Grady Properties now urges the district court erred in finding the offset lacked the requisite mutuality to align this case with Scott and remove it from the scheme mandated by the National Bank Act.5 To support this position, Grady Properties characterizes putting the mortgages "in place" with the accounts receivable as the functional equivalent of mutuality. This unilateral act of matching the mortgages to the accounts receivable occurred in November 1987, well before the creation of the receivership, Grady Properties emphasizes. Thus, Grady Properties contends, the National Bank Act does not even apply. However, if it did, Grady Properties adds, the timing of the offset would not defeat its validity under Scott's equitable analysis. Grady Properties relies on FDIC v. Mademoiselle of Cal., 379 F.2d 660 (9th Cir.1967).

Our review of the district court's judgment on stipulated facts is plenary. McMahon v. McDowell, 794 F.2d 100 (3d Cir.), cert. denied, 479 U.S. 971, 107 S.Ct. 473, 93 L.Ed.2d 417 (1986). We conclude the court correctly characterized the facts and properly interpreted the National Bank Act.

A general rule is provided in Scott v. Armstrong, 146 U.S. at 499, 13 S.Ct. at 148, which permits an offset within the context of the insolvency of a national bank. See 7 Michie on Banks and Banking, ch. 15, Sec. 240 (1989). In that case, Fidelity Bank loaned the Farmer's Bank a sum of money with the arrangement that the money borrowed would be placed to the credit of Farmers' Bank on the books of Fidelity. When Fidelity Bank was declared insolvent, the undrawn balance was setoff against the note.
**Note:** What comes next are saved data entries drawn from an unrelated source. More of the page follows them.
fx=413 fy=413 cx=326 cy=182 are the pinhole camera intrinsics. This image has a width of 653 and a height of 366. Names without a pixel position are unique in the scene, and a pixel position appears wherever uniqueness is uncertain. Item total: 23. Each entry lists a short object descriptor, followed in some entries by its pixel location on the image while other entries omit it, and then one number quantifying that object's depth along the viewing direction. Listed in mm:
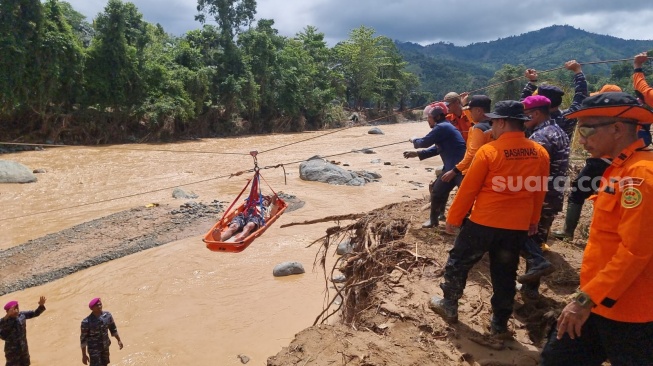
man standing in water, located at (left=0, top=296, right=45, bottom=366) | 3932
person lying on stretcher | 6469
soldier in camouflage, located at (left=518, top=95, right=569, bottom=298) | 3434
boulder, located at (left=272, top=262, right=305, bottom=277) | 6821
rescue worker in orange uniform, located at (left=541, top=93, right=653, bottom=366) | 1537
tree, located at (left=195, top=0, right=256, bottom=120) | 25641
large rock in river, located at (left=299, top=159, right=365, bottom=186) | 13367
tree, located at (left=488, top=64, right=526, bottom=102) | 32500
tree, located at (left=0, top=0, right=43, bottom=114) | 15680
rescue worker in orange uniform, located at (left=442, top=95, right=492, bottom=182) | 3611
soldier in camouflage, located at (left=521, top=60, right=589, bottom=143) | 3771
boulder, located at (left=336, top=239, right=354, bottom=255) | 6995
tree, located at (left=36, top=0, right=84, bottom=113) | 16875
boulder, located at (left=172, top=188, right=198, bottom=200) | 11438
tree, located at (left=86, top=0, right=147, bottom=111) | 19203
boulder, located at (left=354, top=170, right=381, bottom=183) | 14042
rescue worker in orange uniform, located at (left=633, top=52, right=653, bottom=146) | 3814
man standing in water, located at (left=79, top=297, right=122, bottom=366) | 4008
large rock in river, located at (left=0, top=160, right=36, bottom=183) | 12312
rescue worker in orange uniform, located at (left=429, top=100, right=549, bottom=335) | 2646
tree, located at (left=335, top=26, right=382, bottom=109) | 40156
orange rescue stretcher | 5891
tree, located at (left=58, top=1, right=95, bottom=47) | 30306
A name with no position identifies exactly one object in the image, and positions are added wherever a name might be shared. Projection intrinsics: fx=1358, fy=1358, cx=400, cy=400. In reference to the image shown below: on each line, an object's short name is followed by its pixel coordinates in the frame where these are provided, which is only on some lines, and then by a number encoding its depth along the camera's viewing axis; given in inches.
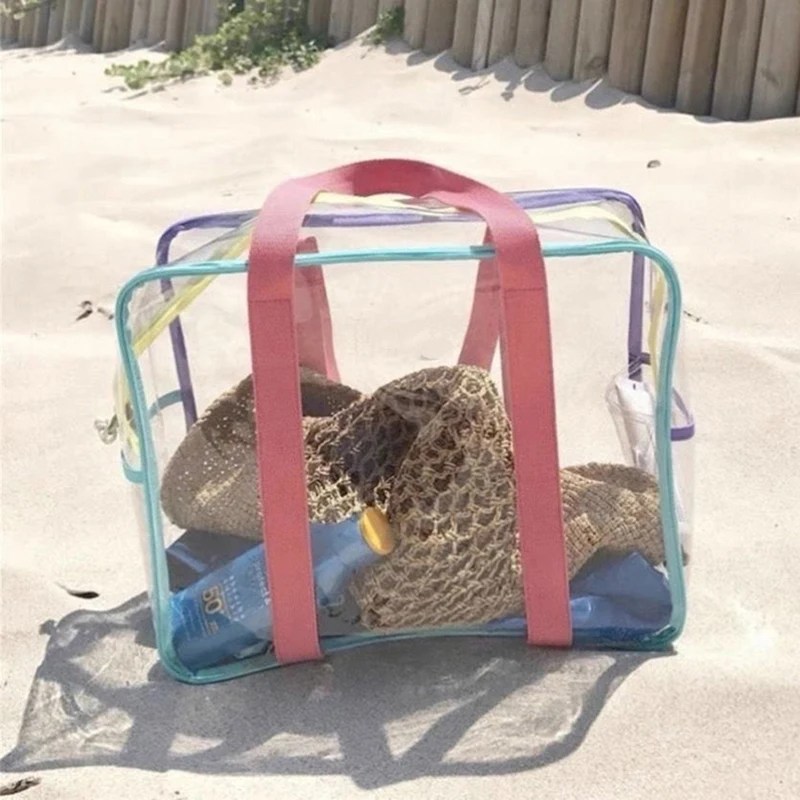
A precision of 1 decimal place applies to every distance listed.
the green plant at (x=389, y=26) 171.3
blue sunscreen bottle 57.8
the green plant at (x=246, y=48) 177.8
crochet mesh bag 57.3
The Court held the setoff was not a preference forbidden by national banking law because of the clear evidence the underlying agreement contemplated a mutual transaction. "By mutual credit, in the sense in which the terms are here used, we are to understand, a knowledge on both sides of an existing debt due to one party, and a credit by the other party, founded on, and trusting to such debt, as a means of discharging it." Id. at 507, 13 S.Ct. at 150.